Shape-memory plastics

Published : Jul 24, 2013 12:30 IST

In this model of a window blind, temperature-memory polymer actuators are used to open and close the slats over a temperature range, which can be programmed.

In this model of a window blind, temperature-memory polymer actuators are used to open and close the slats over a temperature range, which can be programmed.

IN a breakthrough research, biomaterial scientists in Teltow, Germany, have developed plastics that can repeatedly change from one shape to another and then back again when temperatures are changed within a selected range. The material, which the inventors have dubbed “polymer actuators”, thus overcomes a major limitation that affects similar materials. Up until now, polymers with temperature-controlled shape memory could only change form once.

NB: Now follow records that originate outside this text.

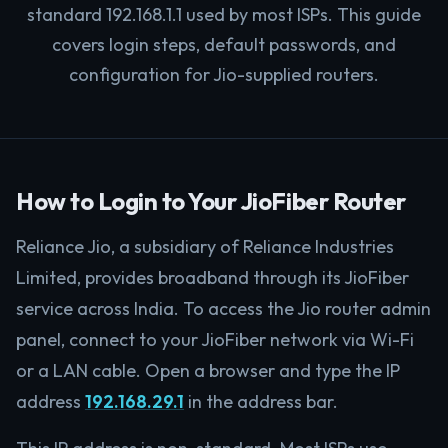
standard 192.168.1.1 used by most ISPs. This guide
covers login steps, default passwords, and
configuration for Jio-supplied routers.
How to Login to Your JioFiber Router
Reliance Jio, a subsidiary of Reliance Industries
Limited, provides broadband through its JioFiber
service across India. To access the Jio router admin
panel, connect to your JioFiber network via Wi-Fi
or a LAN cable. Open a browser and type the IP
address
192.168.29.1
in the address bar.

The new material, the researchers say, will open up a wide variety of applications—from automatic blinds that function without electricity to new kinds of heat engines. This finding from the Institute of Biomaterial Science in Teltow, which is a part of the Helmholtz-Zentrum Geesthacht, has been reported in the latest online edition of Proceedings of the National Academy of Sciences.

“Once the ambient temperature goes above and then below certain threshold values, our actuators can change shape many hundreds of times,” says Andreas Lendlein, director of the institute.

According to him, plastics provide a relatively large amount of freedom for choosing the threshold values and the kind of shape change.

Tilman Sauter, a doctoral student at the institute, gives an everyday example of its potential applications: “The material could be used to make sunblinds that need no external electricity supply and are able to darken a room purely on the basis of how warm they are.”

Another application envisaged is a heat engine, where the actuators would form the basis of a drive element.

To demonstrate how the engine would work, researchers at the institute use an experiment that involves heating a plastic, which then opens up and moves a drive unit. When the temperature drops, the plastic returns to its original state. The temperature-memory effect makes it possible to control the rotational speed of the drive unit.

At a molecular level, the active polymers are built of structural elements whose mobility undergoes changes within a very wide temperature range. To translate this activity at the nano level to the macroscopic level, some of these structural elements are assigned to an internal scaffold that determines the geometry of the motion and orients the motion.

“We can vary the proportion of motion elements to shape-giving elements, and this allows us to control the movement,” explains Marc Behl of the institute who was associated with the work.